ACTIVITY — Reproduce the panel discussion announcement below word for word, in full.

Panel Discussion “Grown-Up Children from State Socialist Regimes”
Friday, September 25, 2015, 6:00 pm to 8:00 pm
Conducted by Jacqueline Loss, with Anya von Bremzen, Ana M. Dopico, Elzbieta Matynia, Virag Molnar, José M. Prieto, and Abel Sierra Madero.
Anna-Maria and Stephen Kellen Auditorium (Room N101), Sheila C. Johnson Design Center, 66 Fifth Avenue New York, NY 10003.
Friday, September 25, 2015. Cultural critic Jacqueline Loss moderates a conversation with food writer Anya von Bremzen, cultural critic Ana María Dopico, sociologists Elzbieta Matynia and Virag Molnar, writer José Manuel Prieto, and historian Abel Sierra Madero. The panel “Grown-Up Children from State Socialist Regimes” is an event of the exhibition Pioneros: Building Cuba’s Socialist Childhood (Sheila C. Johnson Design Center, Arnold and Sheila Aronson Galleries, Parsons School of Design/The New School, September 17 – October 1). What follows is a recapitulation of the event, based on the recollections of some attendees.

DATA EXTRACT —
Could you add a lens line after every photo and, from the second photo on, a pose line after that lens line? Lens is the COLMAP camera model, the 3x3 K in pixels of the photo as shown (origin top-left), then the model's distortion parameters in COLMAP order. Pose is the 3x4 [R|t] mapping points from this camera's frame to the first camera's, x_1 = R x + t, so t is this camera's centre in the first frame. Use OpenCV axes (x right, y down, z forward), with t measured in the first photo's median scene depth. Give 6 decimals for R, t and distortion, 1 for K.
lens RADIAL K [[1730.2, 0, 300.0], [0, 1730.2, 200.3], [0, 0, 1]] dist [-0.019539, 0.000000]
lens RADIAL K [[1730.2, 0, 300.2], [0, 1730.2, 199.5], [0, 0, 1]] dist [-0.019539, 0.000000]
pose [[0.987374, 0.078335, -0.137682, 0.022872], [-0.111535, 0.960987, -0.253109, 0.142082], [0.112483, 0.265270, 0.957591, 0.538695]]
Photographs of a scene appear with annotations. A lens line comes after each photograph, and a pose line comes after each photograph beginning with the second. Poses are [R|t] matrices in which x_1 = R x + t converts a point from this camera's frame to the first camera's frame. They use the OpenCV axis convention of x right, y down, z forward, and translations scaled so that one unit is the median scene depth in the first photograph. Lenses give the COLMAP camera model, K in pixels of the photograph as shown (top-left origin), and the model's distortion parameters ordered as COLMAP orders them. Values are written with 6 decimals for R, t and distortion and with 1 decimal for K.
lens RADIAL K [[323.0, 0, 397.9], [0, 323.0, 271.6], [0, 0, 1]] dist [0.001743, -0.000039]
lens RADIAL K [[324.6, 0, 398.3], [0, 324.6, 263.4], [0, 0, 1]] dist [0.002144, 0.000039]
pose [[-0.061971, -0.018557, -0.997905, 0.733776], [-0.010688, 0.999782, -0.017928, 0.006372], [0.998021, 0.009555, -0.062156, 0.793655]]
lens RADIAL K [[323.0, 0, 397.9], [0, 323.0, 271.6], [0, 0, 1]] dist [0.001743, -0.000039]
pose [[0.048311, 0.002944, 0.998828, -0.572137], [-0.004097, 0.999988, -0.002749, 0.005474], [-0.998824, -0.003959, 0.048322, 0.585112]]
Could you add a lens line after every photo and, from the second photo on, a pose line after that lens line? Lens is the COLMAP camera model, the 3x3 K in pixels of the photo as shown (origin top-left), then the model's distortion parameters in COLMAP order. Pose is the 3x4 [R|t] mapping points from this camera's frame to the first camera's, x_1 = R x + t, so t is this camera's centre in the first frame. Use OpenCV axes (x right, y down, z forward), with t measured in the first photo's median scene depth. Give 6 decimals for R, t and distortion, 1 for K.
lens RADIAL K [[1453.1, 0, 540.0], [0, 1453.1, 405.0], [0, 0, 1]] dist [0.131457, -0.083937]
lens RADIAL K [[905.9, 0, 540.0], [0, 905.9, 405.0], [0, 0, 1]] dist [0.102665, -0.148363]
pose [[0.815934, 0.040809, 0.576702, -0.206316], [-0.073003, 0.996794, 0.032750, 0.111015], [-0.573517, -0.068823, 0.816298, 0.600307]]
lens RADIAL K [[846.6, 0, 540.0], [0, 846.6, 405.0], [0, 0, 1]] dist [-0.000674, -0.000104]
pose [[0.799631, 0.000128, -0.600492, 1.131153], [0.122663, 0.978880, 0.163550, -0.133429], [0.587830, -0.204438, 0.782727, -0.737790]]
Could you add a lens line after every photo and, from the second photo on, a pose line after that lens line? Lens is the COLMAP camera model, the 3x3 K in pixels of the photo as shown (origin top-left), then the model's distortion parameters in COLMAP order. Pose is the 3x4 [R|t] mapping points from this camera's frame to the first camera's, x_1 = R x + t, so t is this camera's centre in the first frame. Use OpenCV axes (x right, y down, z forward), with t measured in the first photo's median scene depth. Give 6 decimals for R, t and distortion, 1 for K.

ANSWER —
Panel Discussion “Grown-Up Children from State Socialist Regimes”
Friday, September 25, 2015, 6:00 pm to 8:00 pm
Conducted by Jacqueline Loss, with Anya von Bremzen, Ana M. Dopico, Elzbieta Matynia, Virag Molnar, José M. Prieto, and Abel Sierra Madero.
Anna-Maria and Stephen Kellen Auditorium (Room N101), Sheila C. Johnson Design Center, 66 Fifth Avenue New York, NY 10003.
Friday, September 25, 2015. Cultural critic Jacqueline Loss moderates a conversation with food writer Anya von Bremzen, cultural critic Ana María Dopico, sociologists Elzbieta Matynia and Virag Molnar, writer José Manuel Prieto, and historian Abel Sierra Madero. The panel “Grown-Up Children from State Socialist Regimes” is an event of the exhibition Pioneros: Building Cuba’s Socialist Childhood (Sheila C. Johnson Design Center, Arnold and Sheila Aronson Galleries, Parsons School of Design/The New School, September 17 – October 1). What follows is a recapitulation of the event, based on the recollections of some attendees.